Liver frailty index (LFI) 

  • The LFI consists of measurements grip strength, chair stands, and balance which posits ability to measure longitudinally in clinical practice. It has been shown to be predictive of waitlist mortality with optimal cut off of 4.4 at 3 months and 4.2 at 6 and 12 months. 
  • Another study demonstrated that worsening frailty was associated with worse outcomes with a regression demonstrating that a 0.1 unit change in LFI per three months was associated with a 2.04 fold increased risk of death or delisting.
  • One study showed that for each LFI point increase, there was a 2.6 odds higher of having difficulty with at least one ADL and 1.7 odds higher for IADLs.

What can we do about frailty?

There is not a lot of evidence yet demonstrating reversibility of frailty, though some studies do offer promise. One example is the STRIVE study, the largest multi-center RCT of an ambulatory intervention. This study found minimal improvement in LFI, but did demonstrate improved quality of life and proposed that the limitations  on LFI improvement were through adherence to the strength training intervention. 

Frailty interventions can be broken down into three categories of primary, secondary, and tertiary interventions.
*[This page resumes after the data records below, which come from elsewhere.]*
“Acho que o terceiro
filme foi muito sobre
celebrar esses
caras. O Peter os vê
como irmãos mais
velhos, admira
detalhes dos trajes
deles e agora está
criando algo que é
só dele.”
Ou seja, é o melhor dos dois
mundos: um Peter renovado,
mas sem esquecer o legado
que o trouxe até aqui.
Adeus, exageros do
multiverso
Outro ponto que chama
All patients with cirrhosis should receive a malnutrition screening to assess which type of intervention would be most appropriate.
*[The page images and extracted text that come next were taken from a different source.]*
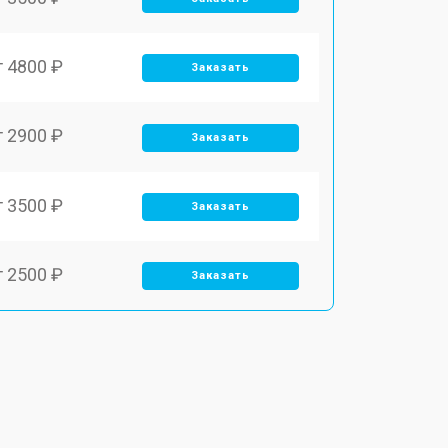
т 4800 ₽
Заказать
т 2900 ₽
Заказать
т 3500 ₽
Заказать
т 2500 ₽
Заказать
т 2900 ₽
Заказать
т 3900 ₽
Заказать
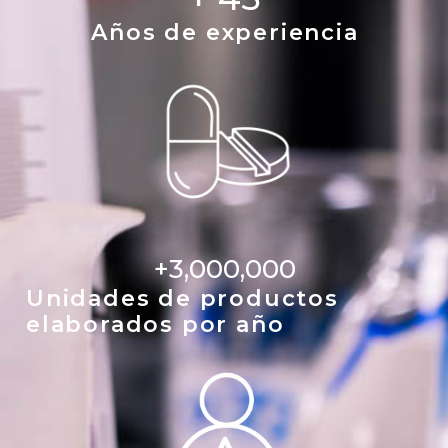
Años de experiencia
+
3,000,000
Unidades de productos
elaborados por año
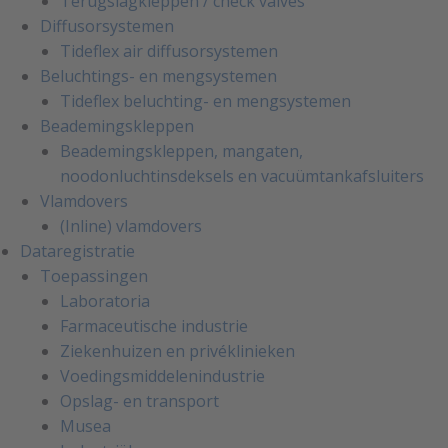
Terugslagkleppen / check valves
Diffusorsystemen
Tideflex air diffusorsystemen
Beluchtings- en mengsystemen
Tideflex beluchting- en mengsystemen
Beademingskleppen
Beademingskleppen, mangaten,
noodonluchtinsdeksels en vacuümtankafsluiters
Vlamdovers
(Inline) vlamdovers
Dataregistratie
Toepassingen
Laboratoria
Farmaceutische industrie
Ziekenhuizen en privéklinieken
Voedingsmiddelenindustrie
Opslag- en transport
Musea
For primary interventions the goal is to prevent or delay development of frailty. For primary intervention, all patients should receive education about frailty in addition to motivation and behavioral skills to help prevent development of frailty. 
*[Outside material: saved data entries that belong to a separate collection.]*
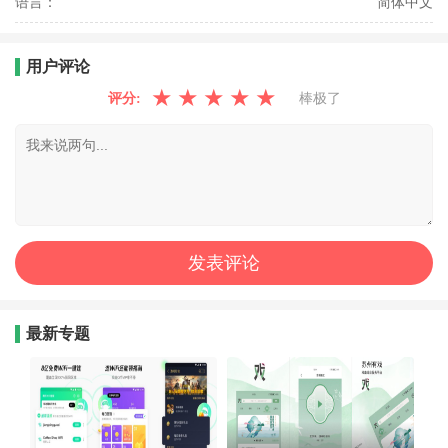
语言：
简体中文
用户评论
★
★
★
★
★
评分:
棒极了
最新专题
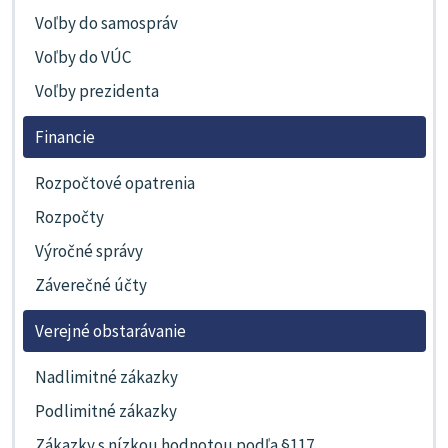
Voľby do samospráv
Voľby do VÚC
Voľby prezidenta
Financie
Rozpočtové opatrenia
Rozpočty
Výročné správy
Záverečné účty
Verejné obstarávanie
Nadlimitné zákazky
Podlimitné zákazky
Zákazky s nízkou hodnotou podľa §117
Secondary intervention focuses on early diagnosis and prompt treatment initiation. Assessment of underlying etiologic risk factors after a positive malnutrition screen should take place as well as development of a personalized management plan. These patients should be reassessed at least annually, if not more frequently. 

Tertiary interventions are about reversal and rehabilitation. Patients who have progressive frailty despite intervention should have a multidisciplinary approach to rehabilitation with physical rehabilitation and nutrition and dietician support. 

Liver disease specific interventions can help progression of frailty as well. The treatment of HCV or the cessation of alcohol use, in addition to management of ascites and hepatic encephalopathy can be useful in helping to address frailty. For example, some evidence supports that while also helping refractory ascites, the use of TIPS can improve nutritional status, though there is conflicting evidence about improvement in muscle mass. Nutritional education is also important in this population. More about nutrition in liver disease can be found here and here.  Intake related interventions and physical activity interventions are both important tools to help prevent and reverse frailty. There are some studies which show additionally that hormonal therapies such as testosterone therapy in men with cirrhosis can help with frailty measures.

Take home points:

  1. Frailty is defined as a clinical state of decreased physiologic reserve and increased vulnerability to health stressors. 
  2. Frailty significantly affects patient outcomes in liver disease including increased morbidity and mortality. 
  3. Frailty is directly associated with cirrhosis progression, unplanned hospitalization, and death, with a higher incidence in patients with encephalopathy and ascites.
  4. Disease-related malnutrition, sarcopenia, chronic inflammation, inactivity, and social determinants of health all contribute to frailty in cirrhosis. 
  5. Frailty can be measured using various tools including the Liver Frailty Index. The majority of frailty measurements have been done in the outpatient setting.
  6. All patients should undergo a baseline assessment and longitudinal assessment of frailty at least annually. There is no current consensus on which method to utilize.
  7. Patients should receive primary prevention for frailty through education, motivation, and behavioral skills.
  8. A positive screening for frailty or sarcopenia should prompt an investigation into underlying etiology. Progressive disease should prompt multidisciplinary approach including coordination with dieticians and physical therapists. 
  9. Micronutrient deficiency should be checked annually and repleted. 
  10. Physical activity-based interventions are recommended.